# Problem statement
Nothing is needed except the lines below that run from the one with "X63750000Y-70860000D03*" through the one with "X80450000Y-109800000D03*", repeated exactly.

Data for processing section start

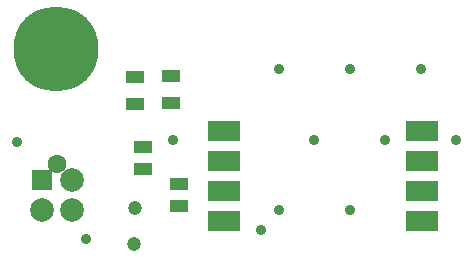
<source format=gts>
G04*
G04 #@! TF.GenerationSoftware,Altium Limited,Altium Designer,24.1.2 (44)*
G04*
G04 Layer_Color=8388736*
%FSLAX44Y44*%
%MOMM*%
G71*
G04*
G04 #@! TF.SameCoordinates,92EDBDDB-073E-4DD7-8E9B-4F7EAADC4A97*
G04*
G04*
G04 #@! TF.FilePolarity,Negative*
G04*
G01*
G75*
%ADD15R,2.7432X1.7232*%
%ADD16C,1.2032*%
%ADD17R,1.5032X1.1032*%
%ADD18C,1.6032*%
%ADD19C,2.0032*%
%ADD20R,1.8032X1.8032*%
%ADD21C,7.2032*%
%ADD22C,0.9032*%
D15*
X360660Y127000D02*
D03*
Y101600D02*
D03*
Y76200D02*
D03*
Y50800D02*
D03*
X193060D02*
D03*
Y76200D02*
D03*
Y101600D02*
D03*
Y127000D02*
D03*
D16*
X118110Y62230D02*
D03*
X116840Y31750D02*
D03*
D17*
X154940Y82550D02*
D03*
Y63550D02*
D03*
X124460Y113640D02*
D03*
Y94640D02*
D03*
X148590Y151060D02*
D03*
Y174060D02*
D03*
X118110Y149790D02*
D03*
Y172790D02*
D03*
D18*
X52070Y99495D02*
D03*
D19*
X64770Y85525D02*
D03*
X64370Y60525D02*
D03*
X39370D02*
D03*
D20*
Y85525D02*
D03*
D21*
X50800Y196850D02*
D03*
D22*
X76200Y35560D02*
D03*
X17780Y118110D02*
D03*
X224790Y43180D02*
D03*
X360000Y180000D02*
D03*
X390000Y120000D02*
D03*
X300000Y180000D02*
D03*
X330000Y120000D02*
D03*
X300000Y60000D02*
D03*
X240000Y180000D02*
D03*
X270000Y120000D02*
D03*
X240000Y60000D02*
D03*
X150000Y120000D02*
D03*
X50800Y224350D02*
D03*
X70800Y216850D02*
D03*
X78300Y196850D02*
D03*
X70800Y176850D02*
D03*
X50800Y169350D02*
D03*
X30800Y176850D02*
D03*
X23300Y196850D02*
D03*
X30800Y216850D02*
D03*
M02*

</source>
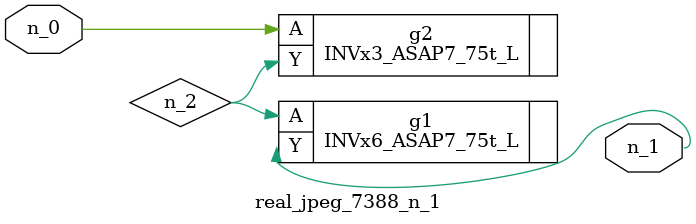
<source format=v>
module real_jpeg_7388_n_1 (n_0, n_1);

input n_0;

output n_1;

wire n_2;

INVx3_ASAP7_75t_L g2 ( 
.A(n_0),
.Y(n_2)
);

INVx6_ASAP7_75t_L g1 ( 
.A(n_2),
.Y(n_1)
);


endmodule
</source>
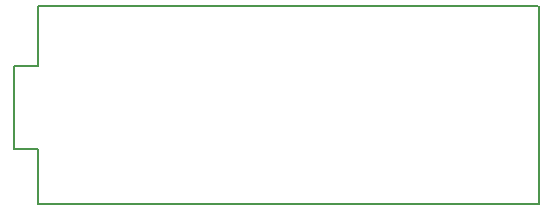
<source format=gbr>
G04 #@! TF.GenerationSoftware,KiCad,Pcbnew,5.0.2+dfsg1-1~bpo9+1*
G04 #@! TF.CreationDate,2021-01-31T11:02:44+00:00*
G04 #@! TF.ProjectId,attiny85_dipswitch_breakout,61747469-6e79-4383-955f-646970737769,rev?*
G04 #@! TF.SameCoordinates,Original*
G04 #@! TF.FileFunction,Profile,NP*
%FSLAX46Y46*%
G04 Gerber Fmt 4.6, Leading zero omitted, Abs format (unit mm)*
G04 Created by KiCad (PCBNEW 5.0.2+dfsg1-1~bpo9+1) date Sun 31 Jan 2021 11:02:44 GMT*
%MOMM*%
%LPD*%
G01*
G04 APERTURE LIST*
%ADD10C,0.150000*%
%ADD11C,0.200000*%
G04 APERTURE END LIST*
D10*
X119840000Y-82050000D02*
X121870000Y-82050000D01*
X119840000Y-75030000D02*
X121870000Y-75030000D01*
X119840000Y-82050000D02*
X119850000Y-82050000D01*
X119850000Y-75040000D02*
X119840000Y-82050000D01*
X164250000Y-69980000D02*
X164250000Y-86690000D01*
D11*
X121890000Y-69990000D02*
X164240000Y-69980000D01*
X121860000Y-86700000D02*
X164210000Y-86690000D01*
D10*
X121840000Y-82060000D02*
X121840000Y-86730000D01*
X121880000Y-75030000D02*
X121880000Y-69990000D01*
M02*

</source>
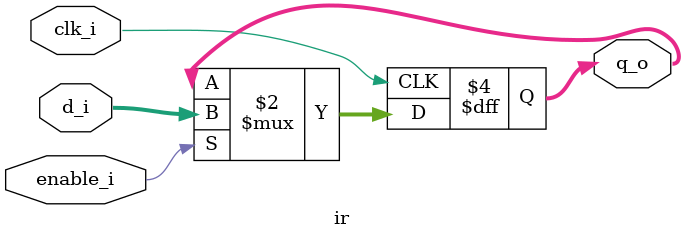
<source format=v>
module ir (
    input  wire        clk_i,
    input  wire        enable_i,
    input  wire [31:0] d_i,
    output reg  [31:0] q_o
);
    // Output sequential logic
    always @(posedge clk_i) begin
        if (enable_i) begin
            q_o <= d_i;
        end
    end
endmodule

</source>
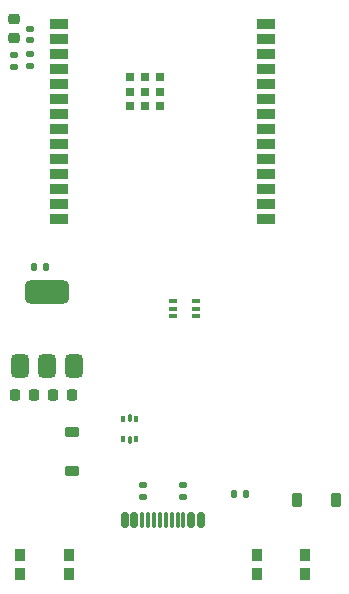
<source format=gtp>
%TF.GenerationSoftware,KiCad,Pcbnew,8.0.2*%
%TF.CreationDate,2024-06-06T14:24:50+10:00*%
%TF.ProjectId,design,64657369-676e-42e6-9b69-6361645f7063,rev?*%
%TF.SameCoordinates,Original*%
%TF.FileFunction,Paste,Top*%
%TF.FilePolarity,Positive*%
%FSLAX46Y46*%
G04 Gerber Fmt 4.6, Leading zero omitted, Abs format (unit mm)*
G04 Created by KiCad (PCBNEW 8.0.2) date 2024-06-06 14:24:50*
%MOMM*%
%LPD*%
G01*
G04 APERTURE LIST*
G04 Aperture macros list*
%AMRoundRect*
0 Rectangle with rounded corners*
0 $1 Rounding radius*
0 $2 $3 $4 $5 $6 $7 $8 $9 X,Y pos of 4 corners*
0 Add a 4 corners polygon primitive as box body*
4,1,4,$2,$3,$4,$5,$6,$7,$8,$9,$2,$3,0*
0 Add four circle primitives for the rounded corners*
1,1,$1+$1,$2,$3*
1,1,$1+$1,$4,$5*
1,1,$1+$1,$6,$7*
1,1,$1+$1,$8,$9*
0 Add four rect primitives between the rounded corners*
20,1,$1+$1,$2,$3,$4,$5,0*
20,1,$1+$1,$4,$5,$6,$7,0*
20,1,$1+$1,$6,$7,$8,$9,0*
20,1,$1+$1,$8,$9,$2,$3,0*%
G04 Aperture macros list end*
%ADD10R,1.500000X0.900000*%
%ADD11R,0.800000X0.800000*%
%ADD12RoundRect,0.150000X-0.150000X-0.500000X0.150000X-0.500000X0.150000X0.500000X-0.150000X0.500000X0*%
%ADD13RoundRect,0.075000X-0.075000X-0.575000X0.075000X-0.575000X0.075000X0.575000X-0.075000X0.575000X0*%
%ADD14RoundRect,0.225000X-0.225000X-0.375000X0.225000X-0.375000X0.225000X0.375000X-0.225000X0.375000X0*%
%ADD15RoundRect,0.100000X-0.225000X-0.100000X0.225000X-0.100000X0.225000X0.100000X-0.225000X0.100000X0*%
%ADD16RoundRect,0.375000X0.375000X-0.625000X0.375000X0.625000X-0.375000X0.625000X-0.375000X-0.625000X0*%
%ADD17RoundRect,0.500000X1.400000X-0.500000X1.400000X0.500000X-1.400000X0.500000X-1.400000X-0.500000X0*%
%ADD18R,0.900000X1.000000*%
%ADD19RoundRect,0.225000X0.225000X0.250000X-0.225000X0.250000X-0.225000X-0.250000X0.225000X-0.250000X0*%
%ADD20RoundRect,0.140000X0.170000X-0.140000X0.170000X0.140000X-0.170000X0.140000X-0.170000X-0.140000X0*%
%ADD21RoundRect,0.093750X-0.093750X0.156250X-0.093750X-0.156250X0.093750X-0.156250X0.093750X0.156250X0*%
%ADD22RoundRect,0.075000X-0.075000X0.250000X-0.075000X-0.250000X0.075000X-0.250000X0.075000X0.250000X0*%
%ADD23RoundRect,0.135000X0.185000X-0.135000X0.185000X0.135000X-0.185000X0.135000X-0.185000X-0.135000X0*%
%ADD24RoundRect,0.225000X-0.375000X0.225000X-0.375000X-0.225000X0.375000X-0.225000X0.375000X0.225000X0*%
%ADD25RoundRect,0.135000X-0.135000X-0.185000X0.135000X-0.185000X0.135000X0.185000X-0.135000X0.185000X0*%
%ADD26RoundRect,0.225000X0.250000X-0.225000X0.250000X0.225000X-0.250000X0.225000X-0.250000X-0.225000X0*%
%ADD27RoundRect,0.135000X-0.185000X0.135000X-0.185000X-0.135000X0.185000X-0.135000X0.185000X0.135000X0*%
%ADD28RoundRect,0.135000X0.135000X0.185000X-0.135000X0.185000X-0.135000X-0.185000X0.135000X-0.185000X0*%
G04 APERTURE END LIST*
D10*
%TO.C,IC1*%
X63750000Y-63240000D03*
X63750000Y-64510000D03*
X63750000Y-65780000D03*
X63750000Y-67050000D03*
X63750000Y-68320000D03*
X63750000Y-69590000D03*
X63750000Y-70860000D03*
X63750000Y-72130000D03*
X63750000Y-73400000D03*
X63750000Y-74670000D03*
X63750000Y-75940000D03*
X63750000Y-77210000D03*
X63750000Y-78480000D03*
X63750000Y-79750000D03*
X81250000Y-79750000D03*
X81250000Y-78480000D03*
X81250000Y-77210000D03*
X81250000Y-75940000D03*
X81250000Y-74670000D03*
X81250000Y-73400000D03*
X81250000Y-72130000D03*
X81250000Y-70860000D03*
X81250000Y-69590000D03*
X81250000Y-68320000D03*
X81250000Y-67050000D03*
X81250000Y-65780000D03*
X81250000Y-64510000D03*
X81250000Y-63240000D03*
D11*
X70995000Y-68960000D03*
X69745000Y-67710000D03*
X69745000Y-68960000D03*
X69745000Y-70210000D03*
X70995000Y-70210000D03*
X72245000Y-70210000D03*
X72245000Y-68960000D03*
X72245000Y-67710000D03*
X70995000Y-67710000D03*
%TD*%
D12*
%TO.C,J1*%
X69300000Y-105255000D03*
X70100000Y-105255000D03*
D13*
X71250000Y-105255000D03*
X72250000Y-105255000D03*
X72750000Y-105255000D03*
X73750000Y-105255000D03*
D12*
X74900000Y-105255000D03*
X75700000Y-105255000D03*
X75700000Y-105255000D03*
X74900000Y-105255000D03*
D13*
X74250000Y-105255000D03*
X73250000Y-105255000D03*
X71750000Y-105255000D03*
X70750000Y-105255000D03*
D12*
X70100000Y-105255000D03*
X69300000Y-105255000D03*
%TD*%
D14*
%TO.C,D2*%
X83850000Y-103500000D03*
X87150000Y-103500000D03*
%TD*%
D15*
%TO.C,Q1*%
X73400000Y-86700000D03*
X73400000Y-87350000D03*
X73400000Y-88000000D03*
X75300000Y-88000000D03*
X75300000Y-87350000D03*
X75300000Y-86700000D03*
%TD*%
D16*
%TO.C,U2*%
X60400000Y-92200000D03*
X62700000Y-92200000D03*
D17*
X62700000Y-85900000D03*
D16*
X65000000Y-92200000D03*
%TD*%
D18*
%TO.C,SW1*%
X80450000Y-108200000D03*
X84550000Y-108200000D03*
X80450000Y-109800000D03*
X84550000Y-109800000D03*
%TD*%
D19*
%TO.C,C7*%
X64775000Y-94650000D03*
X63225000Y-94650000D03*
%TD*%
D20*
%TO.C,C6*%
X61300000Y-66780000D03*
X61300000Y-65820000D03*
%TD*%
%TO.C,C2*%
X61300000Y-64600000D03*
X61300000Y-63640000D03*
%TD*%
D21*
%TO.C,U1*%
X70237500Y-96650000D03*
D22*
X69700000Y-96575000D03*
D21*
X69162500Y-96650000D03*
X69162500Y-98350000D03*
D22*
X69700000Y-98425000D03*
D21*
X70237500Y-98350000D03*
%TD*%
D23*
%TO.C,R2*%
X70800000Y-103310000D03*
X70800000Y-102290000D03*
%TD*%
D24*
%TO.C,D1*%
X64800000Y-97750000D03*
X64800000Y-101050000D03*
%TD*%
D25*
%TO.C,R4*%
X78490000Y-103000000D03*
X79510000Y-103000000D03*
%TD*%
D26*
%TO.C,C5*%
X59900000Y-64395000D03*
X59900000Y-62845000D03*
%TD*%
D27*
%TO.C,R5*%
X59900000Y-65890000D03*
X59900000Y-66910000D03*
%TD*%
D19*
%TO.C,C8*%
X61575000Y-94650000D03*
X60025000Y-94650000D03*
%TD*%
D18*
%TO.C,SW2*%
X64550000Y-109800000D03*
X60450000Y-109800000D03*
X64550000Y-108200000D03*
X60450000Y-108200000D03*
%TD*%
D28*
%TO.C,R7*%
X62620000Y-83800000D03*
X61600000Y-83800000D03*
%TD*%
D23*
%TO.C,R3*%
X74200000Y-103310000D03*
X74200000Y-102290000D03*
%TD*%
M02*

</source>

Data for processing section end
Data for processing section start

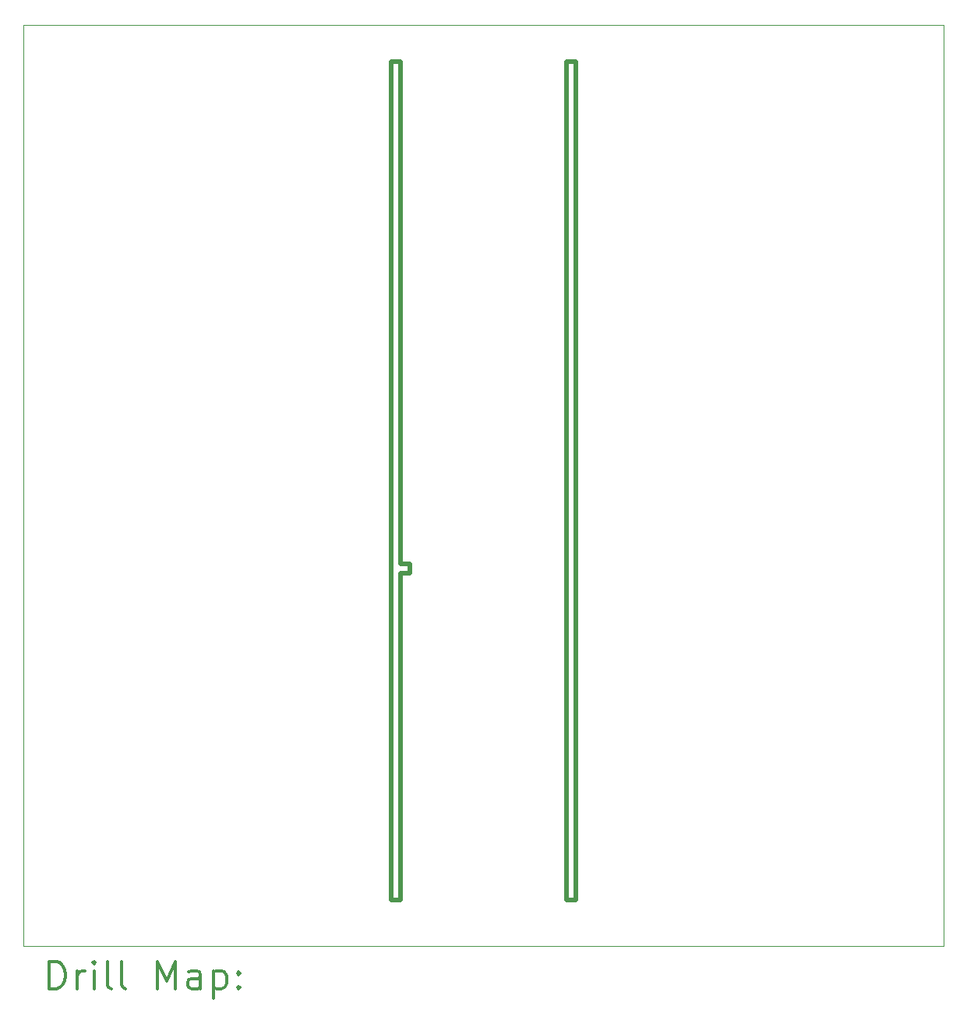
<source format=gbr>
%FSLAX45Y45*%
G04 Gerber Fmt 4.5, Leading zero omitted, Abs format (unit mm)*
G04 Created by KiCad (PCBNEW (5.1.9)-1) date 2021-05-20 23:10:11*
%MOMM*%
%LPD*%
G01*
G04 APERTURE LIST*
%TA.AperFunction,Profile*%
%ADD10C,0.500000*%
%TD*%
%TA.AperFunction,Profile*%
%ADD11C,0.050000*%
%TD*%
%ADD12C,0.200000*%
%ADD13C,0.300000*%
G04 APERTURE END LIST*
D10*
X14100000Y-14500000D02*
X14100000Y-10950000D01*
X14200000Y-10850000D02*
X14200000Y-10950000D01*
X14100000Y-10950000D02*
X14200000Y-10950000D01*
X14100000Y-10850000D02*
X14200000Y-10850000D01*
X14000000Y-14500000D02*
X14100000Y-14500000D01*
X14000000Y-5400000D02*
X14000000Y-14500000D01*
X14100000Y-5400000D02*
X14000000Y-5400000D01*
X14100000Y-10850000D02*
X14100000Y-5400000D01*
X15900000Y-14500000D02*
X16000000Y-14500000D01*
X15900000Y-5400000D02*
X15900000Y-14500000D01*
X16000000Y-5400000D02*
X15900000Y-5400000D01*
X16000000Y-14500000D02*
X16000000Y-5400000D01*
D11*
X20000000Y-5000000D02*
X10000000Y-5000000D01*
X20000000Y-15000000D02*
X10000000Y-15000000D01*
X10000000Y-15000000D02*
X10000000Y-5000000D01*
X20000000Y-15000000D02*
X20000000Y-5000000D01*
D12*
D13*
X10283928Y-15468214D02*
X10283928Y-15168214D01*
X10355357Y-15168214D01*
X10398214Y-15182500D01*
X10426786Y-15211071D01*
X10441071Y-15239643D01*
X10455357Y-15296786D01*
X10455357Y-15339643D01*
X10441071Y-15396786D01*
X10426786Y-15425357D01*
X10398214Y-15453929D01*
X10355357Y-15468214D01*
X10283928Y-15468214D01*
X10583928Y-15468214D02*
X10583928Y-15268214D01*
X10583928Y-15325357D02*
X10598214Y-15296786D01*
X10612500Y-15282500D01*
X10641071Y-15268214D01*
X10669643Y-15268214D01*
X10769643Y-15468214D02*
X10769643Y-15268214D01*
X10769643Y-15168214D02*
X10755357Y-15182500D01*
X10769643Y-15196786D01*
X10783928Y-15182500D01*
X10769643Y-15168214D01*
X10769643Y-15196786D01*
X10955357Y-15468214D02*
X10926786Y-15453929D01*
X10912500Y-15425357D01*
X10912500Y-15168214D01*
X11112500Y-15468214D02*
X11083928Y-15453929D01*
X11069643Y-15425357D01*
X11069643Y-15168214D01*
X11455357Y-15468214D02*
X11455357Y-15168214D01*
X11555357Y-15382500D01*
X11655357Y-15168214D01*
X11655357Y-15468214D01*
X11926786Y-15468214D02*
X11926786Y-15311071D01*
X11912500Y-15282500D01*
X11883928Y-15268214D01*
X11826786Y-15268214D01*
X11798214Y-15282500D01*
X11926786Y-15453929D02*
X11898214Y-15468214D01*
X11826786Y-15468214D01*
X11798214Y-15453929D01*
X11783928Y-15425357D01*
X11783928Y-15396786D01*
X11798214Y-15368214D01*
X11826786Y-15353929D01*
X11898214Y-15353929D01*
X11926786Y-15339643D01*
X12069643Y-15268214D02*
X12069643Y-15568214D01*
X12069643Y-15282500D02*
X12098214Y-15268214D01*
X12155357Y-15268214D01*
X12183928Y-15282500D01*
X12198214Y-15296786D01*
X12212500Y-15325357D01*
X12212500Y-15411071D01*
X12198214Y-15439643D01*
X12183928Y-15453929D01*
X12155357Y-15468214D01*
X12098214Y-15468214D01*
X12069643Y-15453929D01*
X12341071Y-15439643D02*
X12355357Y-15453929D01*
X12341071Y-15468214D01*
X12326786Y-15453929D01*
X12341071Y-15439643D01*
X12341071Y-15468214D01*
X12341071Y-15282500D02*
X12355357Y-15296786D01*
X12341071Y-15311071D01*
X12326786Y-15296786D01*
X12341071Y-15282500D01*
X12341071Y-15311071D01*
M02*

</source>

Data for processing section end

# Reply
X63750000Y-70860000D03*
X63750000Y-72130000D03*
X63750000Y-73400000D03*
X63750000Y-74670000D03*
X63750000Y-75940000D03*
X63750000Y-77210000D03*
X63750000Y-78480000D03*
X63750000Y-79750000D03*
X81250000Y-79750000D03*
X81250000Y-78480000D03*
X81250000Y-77210000D03*
X81250000Y-75940000D03*
X81250000Y-74670000D03*
X81250000Y-73400000D03*
X81250000Y-72130000D03*
X81250000Y-70860000D03*
X81250000Y-69590000D03*
X81250000Y-68320000D03*
X81250000Y-67050000D03*
X81250000Y-65780000D03*
X81250000Y-64510000D03*
X81250000Y-63240000D03*
D11*
X70995000Y-68960000D03*
X69745000Y-67710000D03*
X69745000Y-68960000D03*
X69745000Y-70210000D03*
X70995000Y-70210000D03*
X72245000Y-70210000D03*
X72245000Y-68960000D03*
X72245000Y-67710000D03*
X70995000Y-67710000D03*
%TD*%
D12*
%TO.C,J1*%
X69300000Y-105255000D03*
X70100000Y-105255000D03*
D13*
X71250000Y-105255000D03*
X72250000Y-105255000D03*
X72750000Y-105255000D03*
X73750000Y-105255000D03*
D12*
X74900000Y-105255000D03*
X75700000Y-105255000D03*
X75700000Y-105255000D03*
X74900000Y-105255000D03*
D13*
X74250000Y-105255000D03*
X73250000Y-105255000D03*
X71750000Y-105255000D03*
X70750000Y-105255000D03*
D12*
X70100000Y-105255000D03*
X69300000Y-105255000D03*
%TD*%
D14*
%TO.C,D2*%
X83850000Y-103500000D03*
X87150000Y-103500000D03*
%TD*%
D15*
%TO.C,Q1*%
X73400000Y-86700000D03*
X73400000Y-87350000D03*
X73400000Y-88000000D03*
X75300000Y-88000000D03*
X75300000Y-87350000D03*
X75300000Y-86700000D03*
%TD*%
D16*
%TO.C,U2*%
X60400000Y-92200000D03*
X62700000Y-92200000D03*
D17*
X62700000Y-85900000D03*
D16*
X65000000Y-92200000D03*
%TD*%
D18*
%TO.C,SW1*%
X80450000Y-108200000D03*
X84550000Y-108200000D03*
X80450000Y-109800000D03*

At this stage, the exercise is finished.